Jul 21, 2005 22:22
Well I feel like crap. I think half my friends have turned their backs on me, and the other half just don't really come around because they are busy with their other friends. I don't understand where I went wrong, maybe it was caring too much and trying to make them happy no matter how I felt, or maybe it was me putting them before myself. But whatever it is it's bullshit. I don't think I deserve this shit. I put up with the stuff my friends tell me and I keep an open mind then they blow me off, or misuse me in some way or another. I'm starting to think friends are not worth my time and energy. But some where I'm sure some where I did something to have this coming, maybe I coughed wrong.
1)God look at Wolfe, she's a bitch to me all the time, hits me and yells at me, calls me a child and everything. But still expects me to be her friend and cook and clean.

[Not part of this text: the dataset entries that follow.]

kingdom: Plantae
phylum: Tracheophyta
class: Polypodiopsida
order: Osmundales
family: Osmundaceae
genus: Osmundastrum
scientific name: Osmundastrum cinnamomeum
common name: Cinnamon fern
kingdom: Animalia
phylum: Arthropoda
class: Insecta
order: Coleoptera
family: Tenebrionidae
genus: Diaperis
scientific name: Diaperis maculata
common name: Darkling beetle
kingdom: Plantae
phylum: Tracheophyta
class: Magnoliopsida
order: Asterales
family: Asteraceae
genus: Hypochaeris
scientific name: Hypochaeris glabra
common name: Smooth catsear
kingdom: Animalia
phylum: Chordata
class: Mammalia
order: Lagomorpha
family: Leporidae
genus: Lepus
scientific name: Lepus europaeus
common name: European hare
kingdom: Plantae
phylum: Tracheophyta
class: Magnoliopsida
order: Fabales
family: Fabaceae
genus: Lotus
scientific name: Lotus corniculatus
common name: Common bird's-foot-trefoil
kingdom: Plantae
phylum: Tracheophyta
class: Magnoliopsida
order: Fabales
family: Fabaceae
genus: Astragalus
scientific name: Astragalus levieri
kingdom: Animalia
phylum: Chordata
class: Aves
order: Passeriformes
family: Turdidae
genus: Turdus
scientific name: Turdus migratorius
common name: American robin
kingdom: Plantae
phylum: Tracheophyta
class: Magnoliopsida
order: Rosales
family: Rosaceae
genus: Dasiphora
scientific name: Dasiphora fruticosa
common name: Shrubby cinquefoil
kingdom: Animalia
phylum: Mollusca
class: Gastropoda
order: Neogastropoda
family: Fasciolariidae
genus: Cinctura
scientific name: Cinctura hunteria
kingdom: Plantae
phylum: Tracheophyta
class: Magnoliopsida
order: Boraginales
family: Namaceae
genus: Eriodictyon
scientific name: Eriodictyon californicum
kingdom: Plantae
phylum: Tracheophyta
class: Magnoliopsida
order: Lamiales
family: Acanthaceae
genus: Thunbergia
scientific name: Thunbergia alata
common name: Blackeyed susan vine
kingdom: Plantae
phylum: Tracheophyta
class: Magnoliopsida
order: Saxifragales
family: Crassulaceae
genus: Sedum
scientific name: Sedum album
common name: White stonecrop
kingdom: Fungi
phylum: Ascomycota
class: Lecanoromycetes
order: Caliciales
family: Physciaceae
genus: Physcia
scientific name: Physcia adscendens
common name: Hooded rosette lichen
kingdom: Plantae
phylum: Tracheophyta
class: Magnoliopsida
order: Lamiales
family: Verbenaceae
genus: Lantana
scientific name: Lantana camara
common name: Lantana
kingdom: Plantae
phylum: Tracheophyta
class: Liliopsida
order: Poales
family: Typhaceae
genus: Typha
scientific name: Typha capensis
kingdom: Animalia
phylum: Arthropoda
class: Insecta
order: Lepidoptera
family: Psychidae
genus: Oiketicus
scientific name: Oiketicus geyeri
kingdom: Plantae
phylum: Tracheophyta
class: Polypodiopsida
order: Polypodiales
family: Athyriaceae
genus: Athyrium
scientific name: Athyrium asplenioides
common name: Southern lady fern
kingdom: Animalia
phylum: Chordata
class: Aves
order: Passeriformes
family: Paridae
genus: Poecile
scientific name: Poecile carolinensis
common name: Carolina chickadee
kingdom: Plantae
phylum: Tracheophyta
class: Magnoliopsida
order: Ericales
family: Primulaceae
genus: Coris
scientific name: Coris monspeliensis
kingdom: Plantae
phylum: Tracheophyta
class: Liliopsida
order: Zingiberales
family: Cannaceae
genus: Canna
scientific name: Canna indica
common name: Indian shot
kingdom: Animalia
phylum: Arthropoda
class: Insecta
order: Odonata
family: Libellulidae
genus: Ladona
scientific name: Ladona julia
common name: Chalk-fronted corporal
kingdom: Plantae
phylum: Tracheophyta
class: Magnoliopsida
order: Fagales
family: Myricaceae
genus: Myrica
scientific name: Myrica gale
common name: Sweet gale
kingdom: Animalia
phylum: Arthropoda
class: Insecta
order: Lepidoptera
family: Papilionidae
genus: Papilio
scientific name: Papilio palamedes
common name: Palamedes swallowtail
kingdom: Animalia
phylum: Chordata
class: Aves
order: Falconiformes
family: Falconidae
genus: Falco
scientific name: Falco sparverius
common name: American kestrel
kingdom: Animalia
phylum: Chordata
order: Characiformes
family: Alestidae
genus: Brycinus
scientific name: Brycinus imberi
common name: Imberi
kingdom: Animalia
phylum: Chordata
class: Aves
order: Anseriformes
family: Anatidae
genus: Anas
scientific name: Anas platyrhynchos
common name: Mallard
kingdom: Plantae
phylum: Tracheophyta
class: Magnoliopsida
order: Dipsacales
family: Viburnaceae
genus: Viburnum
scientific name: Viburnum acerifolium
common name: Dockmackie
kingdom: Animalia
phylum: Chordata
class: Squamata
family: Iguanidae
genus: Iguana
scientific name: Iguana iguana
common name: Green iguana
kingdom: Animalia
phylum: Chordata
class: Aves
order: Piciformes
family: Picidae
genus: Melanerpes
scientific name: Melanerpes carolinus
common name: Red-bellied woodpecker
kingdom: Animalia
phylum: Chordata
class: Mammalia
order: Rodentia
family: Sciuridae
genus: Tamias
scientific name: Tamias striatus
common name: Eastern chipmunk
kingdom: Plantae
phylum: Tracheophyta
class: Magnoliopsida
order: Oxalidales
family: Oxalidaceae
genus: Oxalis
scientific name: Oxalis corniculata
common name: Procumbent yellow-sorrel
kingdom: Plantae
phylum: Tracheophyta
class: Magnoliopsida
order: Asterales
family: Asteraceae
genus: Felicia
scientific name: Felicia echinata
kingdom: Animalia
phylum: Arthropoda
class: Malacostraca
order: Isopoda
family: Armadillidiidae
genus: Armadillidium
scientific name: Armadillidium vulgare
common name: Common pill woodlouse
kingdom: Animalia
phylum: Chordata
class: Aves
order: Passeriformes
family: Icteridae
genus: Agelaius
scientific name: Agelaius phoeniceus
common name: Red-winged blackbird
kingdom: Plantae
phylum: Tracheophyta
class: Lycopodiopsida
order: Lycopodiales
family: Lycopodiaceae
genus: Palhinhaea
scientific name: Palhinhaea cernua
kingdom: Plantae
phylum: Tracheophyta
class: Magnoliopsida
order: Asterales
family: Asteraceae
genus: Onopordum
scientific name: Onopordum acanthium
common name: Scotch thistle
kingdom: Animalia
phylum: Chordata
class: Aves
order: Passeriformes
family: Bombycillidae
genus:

2)And Aaron, *sigh* he bitches about things I do and doubts me every chance he gets. But at least he doesn't use me much and we are actually friends.
3)Felix, at least with her I feel as an equal and not a child. We don't talk much since we fought last year. But she is still the only thing I have to a good friend.
4)Mike, *sigh* he too makes me feel as an equal, he's nice to me as well. But of course like every friendship I have it, too has issues. *sigh* For starters we live too far away to have a real face to face conversation,which isn't the worst thing I've dealt with, neither one of us can change it so its deal able. I think the worst part in our friendship is I value it so much that I feel he is shying away from me, but its just a feeling. But even with everything he is still one of my top friends, because he doesn't normally make me feel like crap, and if he does its an accident.
Well that was a great rant, watch one of my friends are going to read this and come freak out on me or not talk to me again. But I don't care, I'm tired of feeling used and ignored. So damn it if they are really friends they'll understand.